Christopher Serkin (Brooklyn) has posted Condemning the Decisions of the Past: Eminent Domain and Democratic Accountability (Fordham Urban Law Journal) on SSRN. Here's the abstract:
This Essay argues that there is a seldom-recognized purpose to eminent domain: preserving the ability of elected representatives to respond to the will of the people. The author proposes that eminent domain allows government to depart from the policy choices of administrations which came before and is therefore a tool for acquiring "democratic legitimacy." He explores this theory by examining examples such as breaking up the adult use zones in Times Square and reclaiming New York's waterfront, which had been essentially cut off by highways.
Sunday, May 6, 2012
Look around the common law world, and you will see plenty of LLM programmes that include a specialisation in intellectual property. Look around again, and you find it hard to find any that include a specialisation in real property.
Indeed, for LLM programmes based on graduate coursework (as is the case in England, Australia, New Zealand, etc; as opposed to the US-style LLM programmes that involve JD courses), there are few individual courses on real property at all at a graduate level.

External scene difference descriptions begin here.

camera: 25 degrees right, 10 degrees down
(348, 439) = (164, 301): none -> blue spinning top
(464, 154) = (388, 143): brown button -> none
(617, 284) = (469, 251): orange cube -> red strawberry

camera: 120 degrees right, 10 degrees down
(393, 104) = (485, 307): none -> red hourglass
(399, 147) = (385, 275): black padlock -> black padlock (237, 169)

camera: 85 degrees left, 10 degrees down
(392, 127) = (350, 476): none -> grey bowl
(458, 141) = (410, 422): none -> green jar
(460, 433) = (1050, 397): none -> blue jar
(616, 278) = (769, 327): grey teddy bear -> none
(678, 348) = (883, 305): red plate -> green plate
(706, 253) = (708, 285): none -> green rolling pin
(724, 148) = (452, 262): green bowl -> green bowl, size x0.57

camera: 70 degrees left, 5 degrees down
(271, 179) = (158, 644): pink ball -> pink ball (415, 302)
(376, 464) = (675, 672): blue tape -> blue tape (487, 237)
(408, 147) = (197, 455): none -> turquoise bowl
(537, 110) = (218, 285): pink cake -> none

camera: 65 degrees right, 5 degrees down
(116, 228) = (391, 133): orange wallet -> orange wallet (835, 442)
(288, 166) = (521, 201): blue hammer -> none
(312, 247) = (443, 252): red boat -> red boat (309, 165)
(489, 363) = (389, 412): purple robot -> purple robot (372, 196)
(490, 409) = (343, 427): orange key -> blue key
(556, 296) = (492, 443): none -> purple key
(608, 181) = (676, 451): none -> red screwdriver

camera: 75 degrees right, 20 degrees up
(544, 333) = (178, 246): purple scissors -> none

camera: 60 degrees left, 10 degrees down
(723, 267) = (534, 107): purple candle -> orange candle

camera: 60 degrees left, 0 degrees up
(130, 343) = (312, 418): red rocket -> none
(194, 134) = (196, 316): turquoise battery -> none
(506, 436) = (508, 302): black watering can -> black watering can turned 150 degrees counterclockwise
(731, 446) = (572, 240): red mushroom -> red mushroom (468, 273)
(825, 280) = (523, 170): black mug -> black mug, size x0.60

Where these do exist, they are often treated as part of "commercial" specialisations or are more"property, trusts and private law" type-courses. Real property doesn't seem to deserve attention on its own.
We can then reflect that most lawyers spend more time dealing with legal issues relating real property than intellectual property (or is this a wrong assumption?)
When did intellectual property overtake real property in the academy? Why? Is it just student supply and demand? And what can we do about it? How do we restore real property to its proper status?